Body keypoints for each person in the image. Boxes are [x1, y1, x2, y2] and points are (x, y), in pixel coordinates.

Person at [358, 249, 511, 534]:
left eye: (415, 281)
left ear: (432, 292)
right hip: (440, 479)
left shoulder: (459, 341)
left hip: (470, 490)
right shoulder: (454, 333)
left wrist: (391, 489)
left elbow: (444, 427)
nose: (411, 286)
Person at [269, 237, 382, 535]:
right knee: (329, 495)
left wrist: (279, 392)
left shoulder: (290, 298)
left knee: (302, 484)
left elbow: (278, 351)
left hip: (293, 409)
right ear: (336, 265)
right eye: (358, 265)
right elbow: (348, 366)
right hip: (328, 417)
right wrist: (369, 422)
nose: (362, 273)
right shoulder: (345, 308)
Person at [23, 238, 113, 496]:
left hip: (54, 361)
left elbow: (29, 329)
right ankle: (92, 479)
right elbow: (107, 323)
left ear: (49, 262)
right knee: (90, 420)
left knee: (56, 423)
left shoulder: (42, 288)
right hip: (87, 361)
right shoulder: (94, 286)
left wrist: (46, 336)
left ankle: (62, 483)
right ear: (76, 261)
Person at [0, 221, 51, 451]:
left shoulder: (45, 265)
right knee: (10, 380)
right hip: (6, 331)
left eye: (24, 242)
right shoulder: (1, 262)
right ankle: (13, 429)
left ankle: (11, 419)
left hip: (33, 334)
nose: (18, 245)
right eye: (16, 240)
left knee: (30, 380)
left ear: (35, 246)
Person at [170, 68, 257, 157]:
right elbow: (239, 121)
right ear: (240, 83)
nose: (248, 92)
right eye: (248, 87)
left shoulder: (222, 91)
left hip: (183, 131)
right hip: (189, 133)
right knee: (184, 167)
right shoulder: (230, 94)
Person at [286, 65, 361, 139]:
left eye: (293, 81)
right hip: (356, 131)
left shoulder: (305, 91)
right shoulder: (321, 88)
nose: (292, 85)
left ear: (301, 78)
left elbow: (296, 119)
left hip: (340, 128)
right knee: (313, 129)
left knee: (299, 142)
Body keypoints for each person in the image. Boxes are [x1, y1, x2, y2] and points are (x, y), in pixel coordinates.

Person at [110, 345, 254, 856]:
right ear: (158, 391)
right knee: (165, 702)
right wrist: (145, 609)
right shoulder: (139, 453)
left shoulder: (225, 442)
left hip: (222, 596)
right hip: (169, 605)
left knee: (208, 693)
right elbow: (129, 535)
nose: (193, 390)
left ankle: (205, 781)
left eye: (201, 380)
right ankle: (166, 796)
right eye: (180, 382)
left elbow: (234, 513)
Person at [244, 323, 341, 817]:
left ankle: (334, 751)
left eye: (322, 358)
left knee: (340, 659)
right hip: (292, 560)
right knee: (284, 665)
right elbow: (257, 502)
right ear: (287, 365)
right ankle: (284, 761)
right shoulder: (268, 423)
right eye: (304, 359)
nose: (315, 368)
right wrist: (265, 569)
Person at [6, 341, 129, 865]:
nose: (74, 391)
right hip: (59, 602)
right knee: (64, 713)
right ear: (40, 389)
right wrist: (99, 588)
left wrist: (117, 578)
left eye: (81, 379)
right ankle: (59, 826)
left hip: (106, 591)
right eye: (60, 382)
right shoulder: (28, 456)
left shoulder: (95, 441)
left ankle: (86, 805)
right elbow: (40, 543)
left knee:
..............................
● **Exercise prompt**
Your answer must be the line containing "right eye: (180, 382)" and each line after it in the listing above, copied exactly.

● **Expected output**
right eye: (180, 382)
left elbow: (234, 513)
Person at [244, 323, 341, 817]:
left ankle: (334, 751)
left eye: (322, 358)
left knee: (340, 659)
right hip: (292, 560)
right knee: (284, 665)
right elbow: (257, 502)
right ear: (287, 365)
right ankle: (284, 761)
right shoulder: (268, 423)
right eye: (304, 359)
nose: (315, 368)
right wrist: (265, 569)
Person at [6, 341, 129, 865]:
nose: (74, 391)
right hip: (59, 602)
right knee: (64, 713)
right ear: (40, 389)
right wrist: (99, 588)
left wrist: (117, 578)
left eye: (81, 379)
right ankle: (59, 826)
left hip: (106, 591)
right eye: (60, 382)
right shoulder: (28, 456)
left shoulder: (95, 441)
left ankle: (86, 805)
right elbow: (40, 543)
left knee:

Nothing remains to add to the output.